Título: Perda de rendimento leva produtor a não aplicar vacina
Autor: Agnaldo Brito
Fonte: O Estado de São Paulo, 22/10/2005, Economia & Negócios, p. B6

Efeitos indesejáveis provocados pela vacina podem explicar por que o gado das fazendas afetadas pela febre aftosa em Eldorado e Japorã, supostamente vacinado, contraiu a doença. Para evitá-los, alguns criadores optam por deixar de aplicar o medicamento, confiando na sorte. Vários pecuaristas e até veterinários da região reclamaram que a vacina, por ser de base oleosa, é de difícil absorção e forma uma espécie de caroço na carne do animal. Em muitos casos, esses caroços infeccionam e evoluem para abscessos, causando perdas na carcaça. "Essa carne é retirada pelo frigorífico e descontada do criador", disse o veterinário, que pediu para não ser identificado. O gerente industrial do Frigorífico Iguatemi, Roberto Rocha, confirmou o desconto da carne retirada com abscessos na paleta e pescoço, locais onde a vacina é aplicada. Para não ser autuado pela falta da vacinação, o criador compra normalmente a vacina e, ao invés de aplicar, descarta o conteúdo, guardando os frascos vazios para o caso de fiscalização. O veterinário, que dá assistência a pecuaristas da região, disse que alguns criadores de gado de elite evitam vacinar os animais de pista nos períodos que antecedem exposições. "Como o caroço da vacina é saliente, ele acha que vai comprometer a performance em leilões e concursos."

Como a imunização propiciada pela vacina tem validade curta - motivo pelo qual se repete com periodicidade obrigatória -, o vírus pode ter aproveitado essa brecha. Em pelo menos três propriedades de Mato Grosso do Sul os animais contaminados são de genética apurada e, em duas, havia gado de pista. O presidente da Associação Paulista de Criadores de Pardo-Suiço, José Fernandez Lopez Neto, confirmou ao Estado os problemas criados pela vacina, mas disse que eles não comprometem o desempenho do animal nas exposições. "O juiz não pode depreciar o animal por causa da marca da vacina."

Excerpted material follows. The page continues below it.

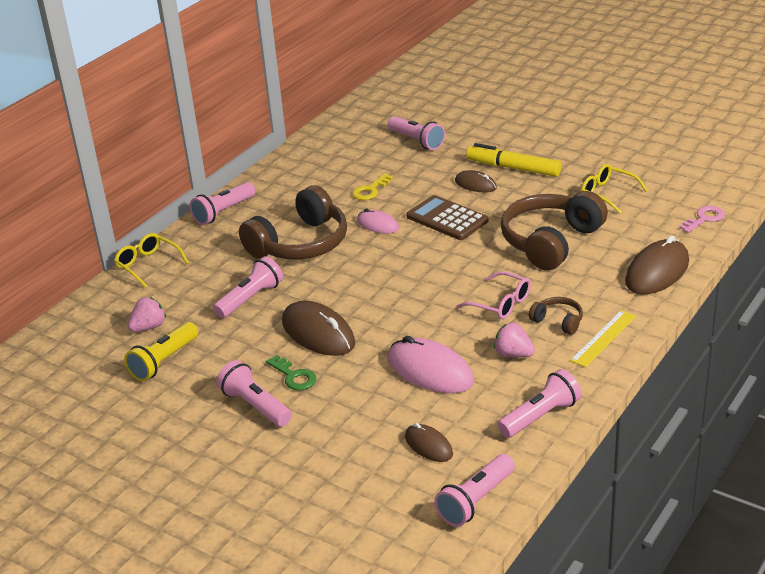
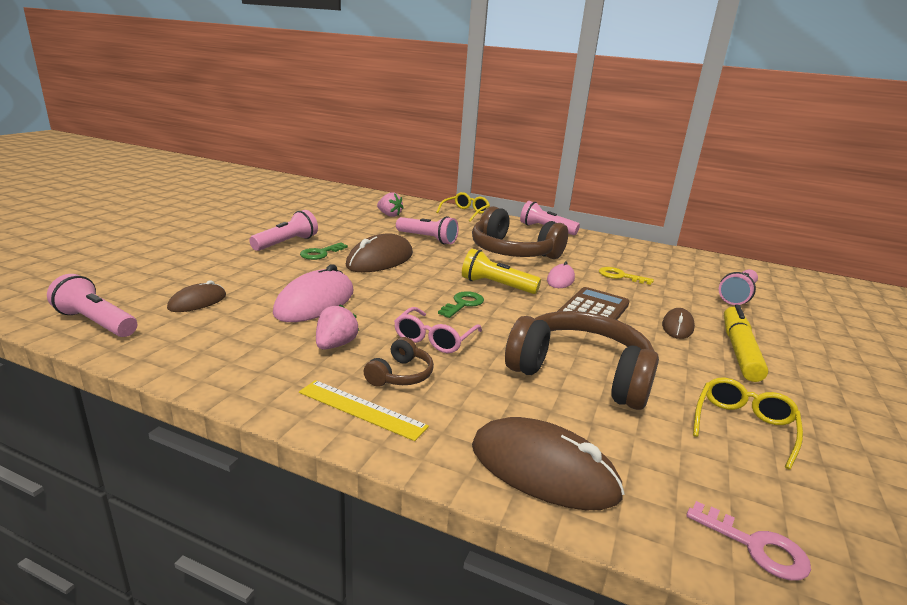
camera: 75 degrees right, 10 degrees down
yellow flashlight [124,322,198,381] -> yellow flashlight moved to [462,249,541,294]
pink flashlight [498,369,582,438] -> none
none -> green key [438,291,484,318]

Ele não acredita que os criadores que participam de exposições deixem de vacinar: "Quanto mais apurado o gado, maior é o controle no aspecto sanitário." Isso se explica, segundo ele, pelo alto valor agregado desses animais. "Ninguém quer correr esse risco."

AGULHA

As exigências também são maiores, já que o gado é transportado e entra em contato com animais de outros criadores. Para participar de eventos, o gado precisa estar em dia com o calendário de vacinações. Além de aftosa, é preciso comprovar a vacina contra raiva e brucelose. Lopez Neto considera absurdo que ainda não se tenha desenvolvido uma vacina de mais fácil aplicação, por via oral, por exemplo. "O risco de transmissão de doenças por agulha é seriíssimo."

O médico veterinário César Augusto de Castro Batalha, chefe do Escritório de Defesa Agropecuária de Itapetininga (SP), disse que as falhas na aplicação são responsáveis pela maior parte dos efeitos indesejáveis da vacina: "Se for bem aplicada, não inflama."

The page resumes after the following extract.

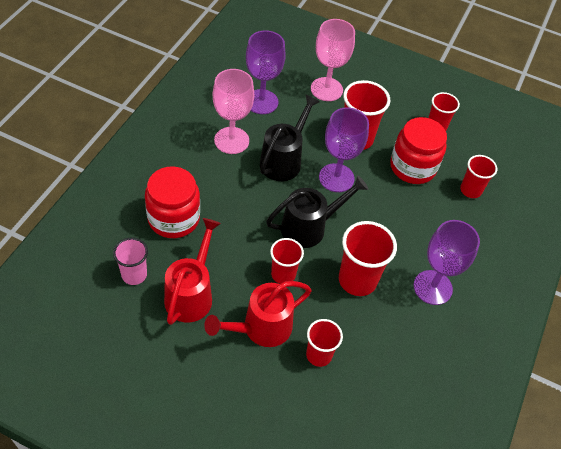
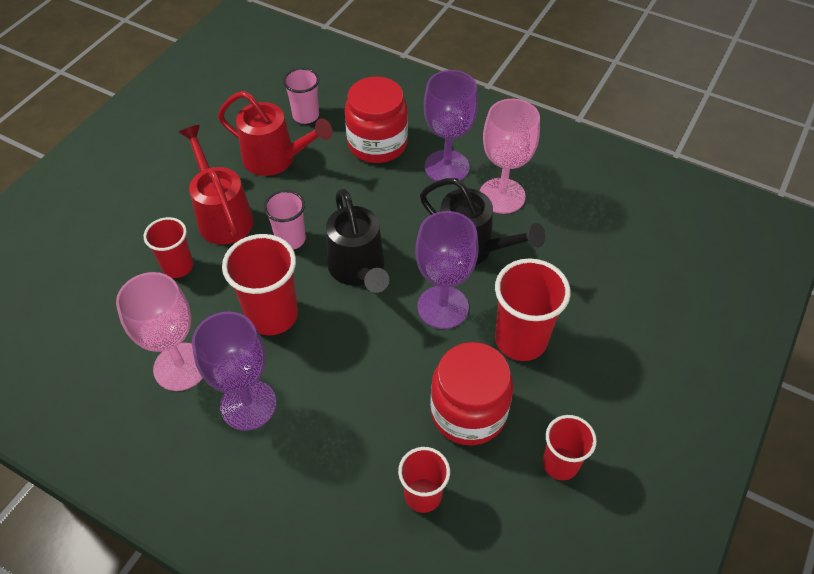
camera: 100 degrees right, 0 degrees up
purple goblet [246,30,286,114] -> purple goblet moved to [424,70,478,181]
red cup [270,238,304,284] -> pink cup [264,190,306,250]
pink goblet [311,19,355,101] -> pink goblet moved to [116,272,203,391]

Ele disse que as vacinas existentes no mercado, de pelo menos cinco laboratórios, foram aprovadas pelo Ministério da Agricultura. A base antiga, aquosa, foi substituída por meio oleoso para aumentar a eficácia. Ela pode ser injetada por via intramuscular profunda ou subcutânea (sob a pele), como a maioria prefere. Na aplicação subcutânea, a agulha não pode atingir músculos ou carne. Se isso ocorrer, haverá inflamação.

Segundo Batalha, o ideal seria lavar a agulha entre um animal e outro, mas sem usar desinfetantes, que podem comprometer a eficiência da vacina, produzida com vírus inativado. Na maioria dos Estados, como São Paulo e Mato Grosso do Sul, a vacina está sendo aplicada duas vezes por ano.